== Source excerpt
That's a shame, I was really looking forward to the comments for the article below. Unfortunately I had it loaded, but hit Ctrl+R (like I sometimes do) and lost it forever. :/

The google cache got a few comments, but very few.




I missed the original posting of https://news.ycombinator.com/item?id=7015438 and it's right up my alley (now it's tomorrow morning's reading :) )

I've reposted a link to the original here - https://news.ycombinator.com/item?id=7015767

I really don't want credit, I just want the original question and the couple of responses to have the opportunity to see the day of light, despite the HN outage. So please vote up the original post!!!

"backup storage is something you never regret paying for"

Indeed, but the time and CPU it takes to do backups can be a very nasty trade off.
====
== Extracted information
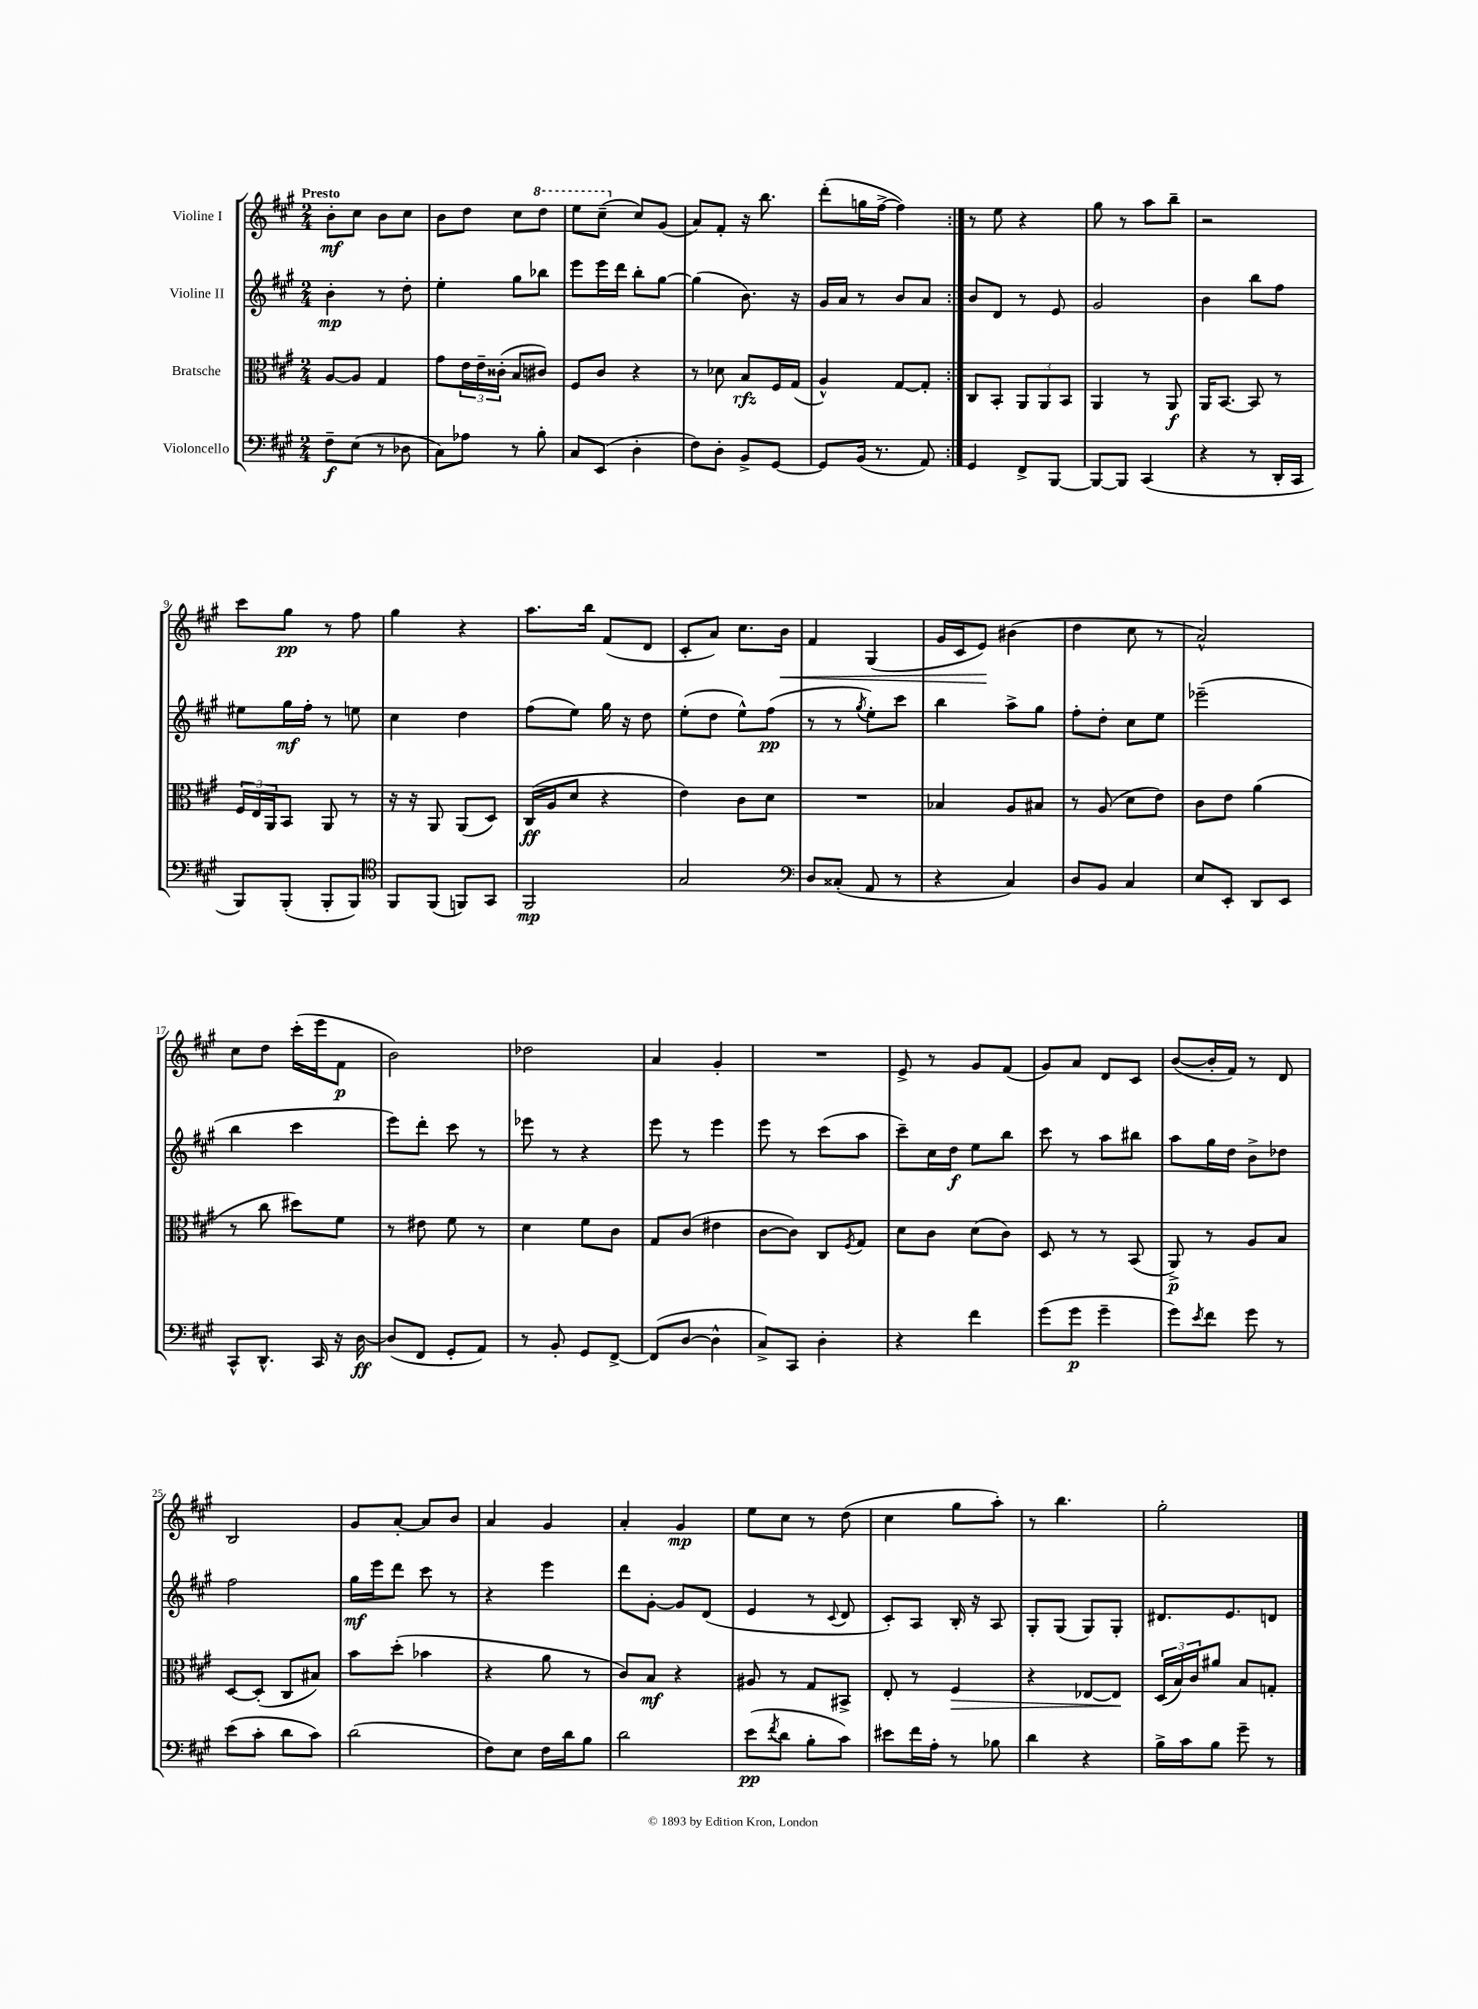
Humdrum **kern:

**kern	**kern	**kern	**kern
*staff4	*staff3	*staff2	*staff1
*clefF4	*clefC3	*clefG2	*clefG2
*k[f#c#g#]	*k[f#c#g#]	*k[f#c#g#]	*k[f#c#g#]
*M2/4	*M2/4	*M2/4	*M2/4
8F#~	[8A	4b'	8b'
(8E	8A]	.	8cc#
8r	4G#	8r	8b
8D-	.	8dd'	8cc#
=	=	=	=
8C#)	8g#	4ee'	8b
8A-	24e	.	8dd
.	24e~	.	.
.	(24c##'	.	.
8r	8B	8gg#	8cc#
8B'	8c#)	8bb-	8ddd
=	=	=	=
8C#	8F#	8eee	8eee
(8EE	8c#	16eee	(8ccc#~
.	.	16ddd	.
4D'	4r	8bb'	8cc#)
.	.	[8gg#	(8g#
=	=	=	=
8F#)	8r	(4gg#]	8a)
8D'	8d-	.	8f#'
8BB^	8B	8.b)	16r
.	.	.	8.bb
[8GG#	16F#	.	.
.	(16G#	16r	.
=	=	=	=
8GG#]	4A^^)	16g#	(8ddd'
.	.	16a	.
(16BB	.	8r	16gg
8.r	.	.	[16ff#^
.	[8G#	8b	4ff#])
8AA)	8G#']	8a	.
=:|!	=:|!	=:|!	=:|!
4GG#	8C#	8b	8r
.	8BB'	8d	8ee
8FF#^	12AA	8r	4r
.	12AA	.	.
[8BBB	.	8e	.
.	12BB	.	.
=	=	=	=
8BBB_	4AA	2g#	8gg#
8BBB]	.	.	8r
(4CC#	8r	.	8aa
.	8AA	.	8bb~
=	=	=	=
4r	16AA	4b	2r
.	[8.BB	.	.
8r	8BB]	8bb	.
16DD'	8r	8ff#	.
16CC#	.	.	.
=	=	=	=
8BBB)	24F#	8ee#	8ccc#
.	24E	.	.
.	24AA	.	.
(8BBB'	8BB	16gg#	8gg#
.	.	16ff#'	.
8BBB'	8AA	8r	8r
8BBB)	8r	8ee	8ff#
=	=	=	=
*clefC4	*	*	*
8FF#	16r	4cc#	4gg#
.	16r	.	.
(8FF#	8AA	.	.
8FF)	(8AA	4dd	4r
8GG#	8D)	.	.
=	=	=	=
2FF#	(16C#	(8ff#	8.aa
.	16A	.	.
.	8d	8ee)	.
.	.	.	16bb
.	4r	16gg#	(8f#
.	.	16r	.
.	.	8dd	8d
=	=	=	=
2G#	4e)	(8ee'	8c#'
.	.	8dd	8a)
.	8c#	8ee^^)	8.cc#
.	8d	(8ff#	.
.	.	.	16b
=	=	=	=
*clefF4	*	*	*
8D	2r	8r	4f#
(8C##'	.	8r	.
.	.	8qgg#	.
8AA	.	8ee')	(4G#
8r	.	8ccc#	.
=	=	=	=
4r	4B-	4bb	16g#
.	.	.	16c#
.	.	.	8e)
4C#)	8A	8aa^	(4b#
.	8B#	8gg#	.
=	=	=	=
8D	8r	8ff#'	4dd
8BB	(8A	8dd'	.
4C#	8d	8cc#	8cc#
.	8e)	8ee	8r
=	=	=	=
8E	8c#	(2eee-~	2a^^)
8EE'	8e	.	.
8DD	(4a	.	.
8EE	.	.	.
=	=	=	=
8CC#^^	8r	4bb	8cc#
8.DD^^	8cc#	.	8dd
.	8dd#)	4ccc#	(16ccc#'
16CC#	.	.	16eee
16r	8f#	.	8f#
[16D	.	.	.
=	=	=	=
(8D]	8r	8eee)	2b)
8FF#	8e#	8ddd'	.
8GG#'	8f#	8ccc#	.
8AA)	8r	8r	.
=	=	=	=
8r	4d	8eee-	2dd-
8BB'	.	8r	.
8GG#	8f#	4r	.
[8FF#^	8c#	.	.
=	=	=	=
(8FF#]	8G#	8eee	4a
[8D	(8c#	8r	.
4D^^]	4e#	4eee	4g#'
=	=	=	=
8C#^)	[8c#	8eee	2r
8CC#	8c#])	8r	.
4D'	8C#	(8ccc#	.
.	8qF#	.	.
.	8G#	8aa	.
=	=	=	=
4r	8d	8ccc#~)	8e^
.	8c#	16cc#	8r
.	.	16dd	.
4f#	(8d	8ee	8g#
.	8c#)	8bb	(8f#
=	=	=	=
(8g#	8D	8ccc#	8g#)
8g#	8r	8r	8a
4g#~	8r	8aa	8d
.	(8BB	8bb#	8c#
=	=	=	=
8g#)	8AA^)	8aa	([8b
8qe	.	.	.
8f#	8r	16gg#	16b']
.	.	16dd	16f#)
8g#	8A	8b^	8r
8r	8B	8dd-	8d
=	=	=	=
(8e	[8D	2ff#	2B
8c#'	(8D']	.	.
8d	8C#	.	.
8c#)	8B#)	.	.
=	=	=	=
(2d	8b	16gg#	8g#
.	.	16eee	.
.	(8dd'	8ddd	[8a'
.	4b-	8ccc#	8a]
.	.	8r	8b
=	=	=	=
8F#)	4r	4r	4a
8E	.	.	.
16F#	8a	4eee	4g#
16d	.	.	.
8B	8r	.	.
=	=	=	=
2d	8c#)	8ddd	4a'
.	8B	[8g#'	.
.	4r	8g#]	4g#
.	.	(8d	.
=	=	=	=
(8e	8A#	4e	8ee
8qf#	.	.	.
8d	8r	.	8cc#
8B'	8G#	8r	8r
.	.	8qqc#	.
8c#)	8BB#^	8d	(8dd
=	=	=	=
8e#	8E'	8c#')	4cc#
16f#	8r	8A	.
16A'	.	.	.
8r	4F#	16B'	8gg#
.	.	16r	.
8B-	.	8A	8aa')
=	=	=	=
4d	4r	8G#'	8r
.	.	(8G#	4.bb
4r	[8E-	8G#)	.
.	8E-]	8G#'	.
=	=	=	=
16B^	(24D	8.d#	2gg#'
.	24B)	.	.
16c#	.	.	.
.	24c#	.	.
8B	8a#	.	.
.	.	8.e	.
8g#~	8B	.	.
8r	8G'	8d	.
==	==	==	==
*-	*-	*-	*-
====
*Exercises to complete*
1: In the Hacker News outage thread, why does the poster repost a link to the original item?
2: Write the next part of the Hacker News outage thread, picking up after its last comment on the cost of doing backups.

*Results for the exercise*
1: The poster wants the original question and its couple of responses to have a chance to be seen despite the HN outage. They say they don't want credit for it and ask people to vote up the original post.

2:
For that matter, as I write this, due to a mistake I made after a 85 minutes power outage yesterday, I'm just now doing my daily incremental backup of my home machines to an LTO-4 tape drive. Keeping that drive fed fast enough to prevent "shoe-shining" took some effort, Bacula spools up to 100G at a time to a partition on a single 15K disk on a separate controller. But if I had a LTO-5 drive, from what I've heard there's no single disk in existence that can keep up with a drive (not counting SSDs, which are a very poor match for this use case).

My feed array to the LTO-5 drive is 4 2TB (Hitachi) in RAID-10. Backup strategies, much like build systems are some constant factor harder than they appear.

I'd like to migrate to ZFS but have yet to. Still just running EXT4.

HN should be on a replicated data store like Riak. Losing a node or two shouldn't take the system down, or should at least run in a degraded state (read only) until hardware is restored.

Were they not using raid or performing multiple database writes? A mechanical hard drive failure is pretty common and can be mitigated fairly easily.

RAID arrays fail all the time; the system has famously been one server, and the only visible recent scaling work has been front end caching.

edit: the code has been public for a long time, and there is not a database to replicate. the site ran as a single server for years, and it is unlikely the front end caching has changed anything about the "database" components.

Since RAID failures actually are somewhat common, they are probably looking at a higher level replicated storage system now, a la DRBD, or some kind of distributed file system, a la Gluster.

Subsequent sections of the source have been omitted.